Sin agujeros moriríamos, por los agujeros morimos.
En contra de la ilusión de un cuerpo autónomo, de un individuo separado del mundo, nuestros agujeros nos recuerdan que somos un espacio de interferencias (inter-referencias). El placer, sin que sepamos cómo o por qué, se instala precisamente en esas zonas de fricción con el mundo. El juego que dan esas zonas (la boca, el ano, la piel, la mirada...) siempre se asocia al placer sexual, están condenadas al destino biológico (comer, cagar, transpirar, ver: bendita utilidad) o al sexual (felación, penetración, tacto erógeno, voyeurismo...), a una carencia de necesidad para la supervivencia o a una carencia de objeto.

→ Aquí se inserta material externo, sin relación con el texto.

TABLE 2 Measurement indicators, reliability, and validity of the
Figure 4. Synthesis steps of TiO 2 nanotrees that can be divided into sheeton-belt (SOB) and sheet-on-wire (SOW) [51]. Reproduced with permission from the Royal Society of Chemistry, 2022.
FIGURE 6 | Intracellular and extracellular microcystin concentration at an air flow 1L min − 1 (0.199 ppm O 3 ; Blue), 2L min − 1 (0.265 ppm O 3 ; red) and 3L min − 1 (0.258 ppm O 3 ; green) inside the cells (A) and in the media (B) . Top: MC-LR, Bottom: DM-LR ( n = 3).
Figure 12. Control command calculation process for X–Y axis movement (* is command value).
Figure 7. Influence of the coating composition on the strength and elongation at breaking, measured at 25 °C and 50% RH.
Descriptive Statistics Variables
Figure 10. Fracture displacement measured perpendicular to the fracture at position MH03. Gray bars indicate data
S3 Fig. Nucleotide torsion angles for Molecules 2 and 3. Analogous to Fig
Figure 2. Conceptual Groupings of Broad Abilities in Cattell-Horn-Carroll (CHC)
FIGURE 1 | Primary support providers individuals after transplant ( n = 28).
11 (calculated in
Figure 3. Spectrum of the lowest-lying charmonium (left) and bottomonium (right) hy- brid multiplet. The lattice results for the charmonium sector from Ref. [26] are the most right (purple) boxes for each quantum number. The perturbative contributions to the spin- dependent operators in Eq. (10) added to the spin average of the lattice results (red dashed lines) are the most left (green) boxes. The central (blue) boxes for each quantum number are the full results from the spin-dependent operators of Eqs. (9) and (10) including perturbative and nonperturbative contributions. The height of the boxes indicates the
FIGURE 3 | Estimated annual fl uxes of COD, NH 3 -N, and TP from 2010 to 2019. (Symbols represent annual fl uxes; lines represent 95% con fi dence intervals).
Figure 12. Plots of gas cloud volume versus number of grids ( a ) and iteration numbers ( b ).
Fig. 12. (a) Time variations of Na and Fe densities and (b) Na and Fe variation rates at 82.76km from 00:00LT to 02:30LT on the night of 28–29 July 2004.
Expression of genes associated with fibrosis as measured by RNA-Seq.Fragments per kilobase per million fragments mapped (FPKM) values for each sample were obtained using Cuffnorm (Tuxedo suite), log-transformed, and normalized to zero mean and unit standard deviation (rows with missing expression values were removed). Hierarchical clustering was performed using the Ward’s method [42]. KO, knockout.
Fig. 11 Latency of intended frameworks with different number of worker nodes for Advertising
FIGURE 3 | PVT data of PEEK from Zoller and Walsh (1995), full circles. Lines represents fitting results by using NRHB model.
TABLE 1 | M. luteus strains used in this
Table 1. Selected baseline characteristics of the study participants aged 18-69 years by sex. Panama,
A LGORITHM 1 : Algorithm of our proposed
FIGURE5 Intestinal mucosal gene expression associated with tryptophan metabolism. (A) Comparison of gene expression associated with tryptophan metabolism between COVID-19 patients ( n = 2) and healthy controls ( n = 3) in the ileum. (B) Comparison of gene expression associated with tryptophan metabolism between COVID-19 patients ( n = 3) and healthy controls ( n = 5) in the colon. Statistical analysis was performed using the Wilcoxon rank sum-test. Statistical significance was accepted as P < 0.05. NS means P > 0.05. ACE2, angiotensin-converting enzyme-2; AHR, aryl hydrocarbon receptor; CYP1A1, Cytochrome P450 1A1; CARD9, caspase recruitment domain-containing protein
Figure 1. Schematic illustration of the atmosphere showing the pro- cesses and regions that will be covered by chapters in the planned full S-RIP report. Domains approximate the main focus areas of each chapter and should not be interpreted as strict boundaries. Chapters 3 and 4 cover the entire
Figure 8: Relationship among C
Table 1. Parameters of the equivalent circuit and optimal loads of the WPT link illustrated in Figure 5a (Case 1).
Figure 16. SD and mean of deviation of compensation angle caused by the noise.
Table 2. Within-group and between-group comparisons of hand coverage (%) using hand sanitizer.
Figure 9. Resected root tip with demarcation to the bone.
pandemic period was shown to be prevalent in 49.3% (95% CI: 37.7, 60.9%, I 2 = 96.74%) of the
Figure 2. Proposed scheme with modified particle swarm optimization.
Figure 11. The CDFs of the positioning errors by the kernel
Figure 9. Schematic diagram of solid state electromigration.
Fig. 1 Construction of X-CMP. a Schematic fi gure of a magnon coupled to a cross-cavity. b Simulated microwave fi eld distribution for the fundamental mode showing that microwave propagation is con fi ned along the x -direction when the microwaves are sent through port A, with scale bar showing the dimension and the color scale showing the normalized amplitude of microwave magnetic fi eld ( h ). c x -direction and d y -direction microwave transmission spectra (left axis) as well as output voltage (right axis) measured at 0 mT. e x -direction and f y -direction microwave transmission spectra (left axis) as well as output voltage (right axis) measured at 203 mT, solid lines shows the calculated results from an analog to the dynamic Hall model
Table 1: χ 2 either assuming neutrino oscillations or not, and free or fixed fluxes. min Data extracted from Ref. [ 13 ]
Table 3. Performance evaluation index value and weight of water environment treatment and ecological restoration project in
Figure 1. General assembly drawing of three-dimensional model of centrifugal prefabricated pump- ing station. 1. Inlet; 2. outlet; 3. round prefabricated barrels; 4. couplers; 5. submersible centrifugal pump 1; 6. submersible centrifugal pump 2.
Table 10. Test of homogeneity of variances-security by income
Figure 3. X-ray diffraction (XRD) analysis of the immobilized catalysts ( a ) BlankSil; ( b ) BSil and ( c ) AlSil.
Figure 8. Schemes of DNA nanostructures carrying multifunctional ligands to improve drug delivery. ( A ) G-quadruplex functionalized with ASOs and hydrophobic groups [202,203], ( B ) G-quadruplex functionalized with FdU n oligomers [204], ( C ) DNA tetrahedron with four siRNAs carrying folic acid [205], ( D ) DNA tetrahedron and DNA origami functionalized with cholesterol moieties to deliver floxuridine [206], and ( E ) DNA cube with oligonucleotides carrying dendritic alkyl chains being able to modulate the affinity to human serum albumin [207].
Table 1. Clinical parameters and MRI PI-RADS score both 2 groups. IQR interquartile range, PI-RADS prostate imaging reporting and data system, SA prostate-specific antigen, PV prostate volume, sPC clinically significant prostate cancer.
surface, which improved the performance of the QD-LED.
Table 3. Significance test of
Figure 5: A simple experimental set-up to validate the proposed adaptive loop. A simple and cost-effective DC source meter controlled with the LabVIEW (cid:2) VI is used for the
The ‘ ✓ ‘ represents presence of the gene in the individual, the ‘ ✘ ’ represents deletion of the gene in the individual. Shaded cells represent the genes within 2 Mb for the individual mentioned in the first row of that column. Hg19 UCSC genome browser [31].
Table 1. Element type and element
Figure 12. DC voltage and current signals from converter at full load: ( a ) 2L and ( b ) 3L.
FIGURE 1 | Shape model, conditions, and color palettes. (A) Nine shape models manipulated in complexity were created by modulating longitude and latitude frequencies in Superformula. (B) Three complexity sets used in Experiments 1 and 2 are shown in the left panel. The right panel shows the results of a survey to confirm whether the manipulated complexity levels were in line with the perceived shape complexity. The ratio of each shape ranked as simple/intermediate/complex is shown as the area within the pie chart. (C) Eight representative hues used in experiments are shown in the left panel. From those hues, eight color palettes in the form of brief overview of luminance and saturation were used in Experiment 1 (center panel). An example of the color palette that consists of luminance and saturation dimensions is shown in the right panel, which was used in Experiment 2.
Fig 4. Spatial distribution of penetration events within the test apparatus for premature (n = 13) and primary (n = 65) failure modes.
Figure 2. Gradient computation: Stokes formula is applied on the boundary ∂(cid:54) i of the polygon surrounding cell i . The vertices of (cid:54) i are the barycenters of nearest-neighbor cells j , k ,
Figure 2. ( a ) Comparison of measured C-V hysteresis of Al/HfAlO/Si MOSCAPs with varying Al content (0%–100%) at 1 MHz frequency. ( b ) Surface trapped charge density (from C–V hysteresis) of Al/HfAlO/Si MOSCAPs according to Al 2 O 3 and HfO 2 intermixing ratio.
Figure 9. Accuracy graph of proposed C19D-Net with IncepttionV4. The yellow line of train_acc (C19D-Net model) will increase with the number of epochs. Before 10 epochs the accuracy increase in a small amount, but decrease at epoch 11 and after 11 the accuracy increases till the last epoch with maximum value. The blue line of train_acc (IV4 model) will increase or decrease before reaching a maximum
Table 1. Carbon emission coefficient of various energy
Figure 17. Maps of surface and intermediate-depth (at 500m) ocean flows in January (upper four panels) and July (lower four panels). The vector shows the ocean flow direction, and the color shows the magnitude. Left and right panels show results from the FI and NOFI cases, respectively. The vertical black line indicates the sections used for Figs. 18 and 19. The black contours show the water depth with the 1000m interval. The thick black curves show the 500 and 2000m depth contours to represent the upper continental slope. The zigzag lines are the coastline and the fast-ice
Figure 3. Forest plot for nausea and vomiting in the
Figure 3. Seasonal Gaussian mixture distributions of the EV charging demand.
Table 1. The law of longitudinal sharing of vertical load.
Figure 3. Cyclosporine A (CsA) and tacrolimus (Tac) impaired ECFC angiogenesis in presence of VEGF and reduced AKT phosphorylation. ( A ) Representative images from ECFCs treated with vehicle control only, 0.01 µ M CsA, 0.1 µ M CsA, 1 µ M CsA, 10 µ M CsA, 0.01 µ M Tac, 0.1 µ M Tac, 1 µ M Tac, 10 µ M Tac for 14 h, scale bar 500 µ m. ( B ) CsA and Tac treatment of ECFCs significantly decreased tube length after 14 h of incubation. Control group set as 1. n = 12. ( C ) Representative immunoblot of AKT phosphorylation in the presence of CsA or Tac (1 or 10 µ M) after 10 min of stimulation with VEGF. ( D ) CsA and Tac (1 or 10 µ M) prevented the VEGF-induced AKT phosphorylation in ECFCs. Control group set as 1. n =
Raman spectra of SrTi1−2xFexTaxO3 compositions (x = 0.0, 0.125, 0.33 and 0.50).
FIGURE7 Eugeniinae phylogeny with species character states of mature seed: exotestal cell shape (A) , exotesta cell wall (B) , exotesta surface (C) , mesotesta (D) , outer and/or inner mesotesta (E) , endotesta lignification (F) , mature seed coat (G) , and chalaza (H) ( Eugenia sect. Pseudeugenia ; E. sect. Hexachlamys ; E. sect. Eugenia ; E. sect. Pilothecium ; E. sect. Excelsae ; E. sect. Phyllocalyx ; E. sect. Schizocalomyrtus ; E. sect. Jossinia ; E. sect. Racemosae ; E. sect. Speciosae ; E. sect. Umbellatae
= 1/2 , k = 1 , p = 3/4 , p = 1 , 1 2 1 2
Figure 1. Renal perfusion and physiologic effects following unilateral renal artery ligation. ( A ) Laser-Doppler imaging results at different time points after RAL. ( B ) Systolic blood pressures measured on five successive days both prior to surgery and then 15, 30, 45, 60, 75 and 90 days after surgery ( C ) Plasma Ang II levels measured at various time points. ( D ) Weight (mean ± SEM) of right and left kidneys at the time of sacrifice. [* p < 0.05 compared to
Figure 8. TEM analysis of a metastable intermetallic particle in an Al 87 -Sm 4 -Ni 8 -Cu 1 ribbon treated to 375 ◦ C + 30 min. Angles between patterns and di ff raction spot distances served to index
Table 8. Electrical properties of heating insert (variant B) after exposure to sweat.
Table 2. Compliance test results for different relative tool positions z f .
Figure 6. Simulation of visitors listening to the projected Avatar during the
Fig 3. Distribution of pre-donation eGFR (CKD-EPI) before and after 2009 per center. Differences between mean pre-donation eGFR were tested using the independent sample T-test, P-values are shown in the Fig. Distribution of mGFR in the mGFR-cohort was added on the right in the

Podríamos explorarnos como un cuerpo paradójico, no cerrado, placentero o enloquecido, desmembrado, sin imagen, por medio de un uso diferente de nuestros agujeros (¿nuestros?), los agujeros, esa nada que tiene toda su potencia precisamente en su vacío.
¿Cómo erradicar la utilidad biológica y sexual a estas ventanas, a este espacio entre los radio de la rueda?
Son espacio aparentemente muertos, de los que no queremos saber nada, que funcionan en contra de nuestra voluntad. Quiza somos lo que queda de ellos, el cuerpo es un mero soporte de los agujeros, está en función de ellos. La mirada utiliza dos agujeros en el rostro, el culo es lo que sobra del ano, ¿quién produce a quién?
¿Cuál es esa aguja que nos crea, que nos agujerea? Si hemos sido agujereados una vez, podemos invertir el sentido y agujerearnos de nuevo, con cualquier objeto, dado que no sabemos qué nos produjo, cuál fue nuestra aguja.
Tenemos miedo de nuestros agujeros, "nos vamos" por ellos. ¿Qué se va de nosotros por ahí? Nos es extraño ese placer ambivalente de la defecación, algo se va, da placer, y a la vez nostalgia. Queremos mirar lo que ha salido, y a la vez anularlo, purificarnos de la mierda. Sin embargo no solemos jugar al proceso contrario, introducir objetos de nuevo en nuestro cuerpo, introducirlos sin objeto, sólo como juego sin sentido, como reversión del movimiento de salida, explorar sin descubrir.
¿Qué sería lo contrario de mirar? Cuando miramos, ¿sale algo de nosotros, o entra? La mirada deseante parece que sale, que se emite desde el interior de algún lugar, y a la vez vuelve en forma de la imagen vista. No hay interior ni exterior, pero sí zonas de intersección: pozo, puente, pasaje.
¿Por qué no usar el cuerpo como espacio de paso, como el puente, que se divierte viendo pasar las aguas, con pocos afanes de identidad, viviendo -y muriendo- de la utilidad de estar agujereado?
Pero en seguida vuelve el miedo y la pesadilla, ser una boca o un estómago, imágenes de un horror difícil de soportar, sujeto, nombre, cuerpo... desvanecidos.
Lo insoportable, lo que subvierte un orden de uso del cuerpo, es jugar con esos agujeros de forma gratuita, sin obtener placer sexual ni biológico, manifestar su potencial de pasaje, de vacío, de cuerpo abierto con fisuras y sin sentido.
El yo se nos va por los agujeros, diarrea del sujeto, un coloso con pies de mierda.